-- Start Page --

Discussion in 'Retirement' started by pauljoecoe, May 13, 2020.

  1. pauljoecoe

    pauljoecoe New commenter

    Just thinking of applying for my pension and then this question arises! Decisions, decisions!

    So, to outline my circumstances. We have (wife and I both retiring) a comfortable amount of cash savings which could keep us going for many years. We have no need for a lump sum, no big expenditure plans (although one possibility I will mention in a bit)

    The regular monthly payment from our pension would cover our daily expenses comfortably too. No mortgage, kids etc. So it’s all about having money to spend on enjoying life.

    My calculations suggest that increasing the lump sum to the max would be the equivalent roughly 10 years of the ‘lost’ income. That’s before tax. As the lump sum is tax free this could be a benefit.

    On the down side if the lump sum was not spent it would need to be invested somewhere to keep up with the index linked increases the pension would have each year.

    My only possible need for a larger lump sum would be to assist towards the purchase of a property for my son, which in turn would provide some monthly income as he would be expected to pay us back!

    So, thoughts? I’m not asking for advice. Everyone’s circumstances are different. Just interested in people’s opinions, views, what would you do?
    What would be most financially beneficial? Of course a lot of that depends on how long one lives for!!
     
  2. pauljoecoe

    pauljoecoe New commenter

    Actually, further calculations suggest 12 years 'lost income.

-- End Page --
-- Start Data rows --

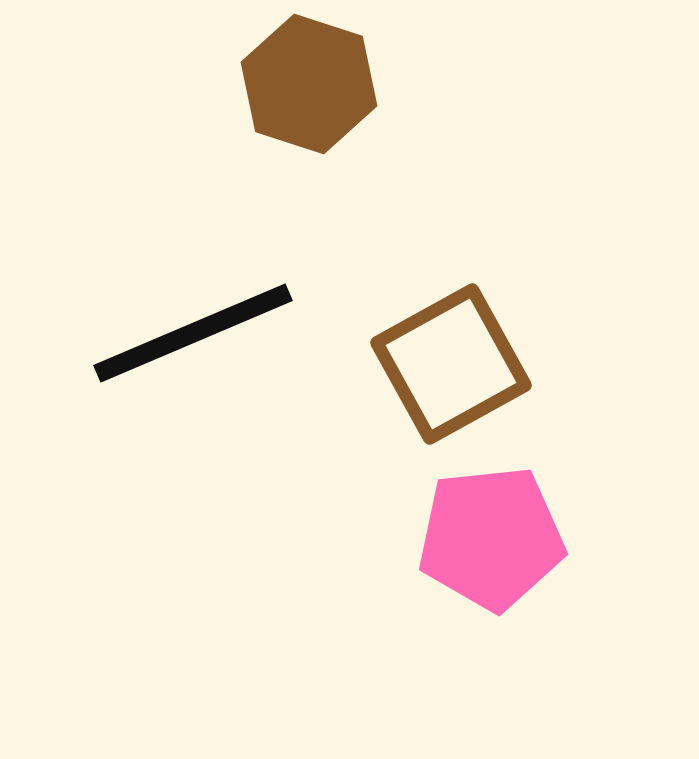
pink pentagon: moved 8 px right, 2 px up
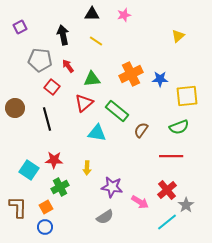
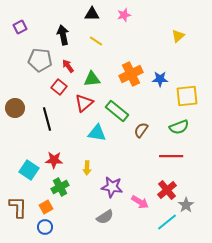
red square: moved 7 px right
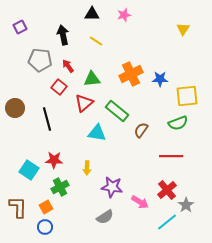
yellow triangle: moved 5 px right, 7 px up; rotated 16 degrees counterclockwise
green semicircle: moved 1 px left, 4 px up
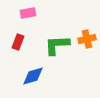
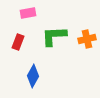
green L-shape: moved 3 px left, 9 px up
blue diamond: rotated 45 degrees counterclockwise
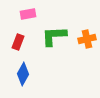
pink rectangle: moved 1 px down
blue diamond: moved 10 px left, 2 px up
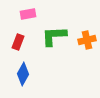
orange cross: moved 1 px down
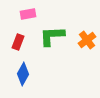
green L-shape: moved 2 px left
orange cross: rotated 24 degrees counterclockwise
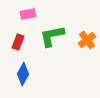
green L-shape: rotated 8 degrees counterclockwise
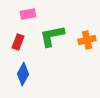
orange cross: rotated 24 degrees clockwise
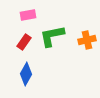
pink rectangle: moved 1 px down
red rectangle: moved 6 px right; rotated 14 degrees clockwise
blue diamond: moved 3 px right
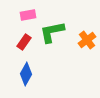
green L-shape: moved 4 px up
orange cross: rotated 24 degrees counterclockwise
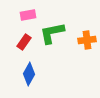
green L-shape: moved 1 px down
orange cross: rotated 30 degrees clockwise
blue diamond: moved 3 px right
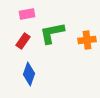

-- End Data rows --

| Exercise requirements |
• 1. In the pension thread, what would have to happen to the lump sum if it went unspent?
• 2. Repeat the part of the pension thread starting with "On the down" and going on through "pay us back!".
The entries can be left aside.

| Solutions to the tasks |
• 1. It would need to be invested somewhere to keep up with the index-linked increases the pension would have each year.

• 2.
On the down side if the lump sum was not spent it would need to be invested somewhere to keep up with the index linked increases the pension would have each year.

    My only possible need for a larger lump sum would be to assist towards the purchase of a property for my son, which in turn would provide some monthly income as he would be expected to pay us back!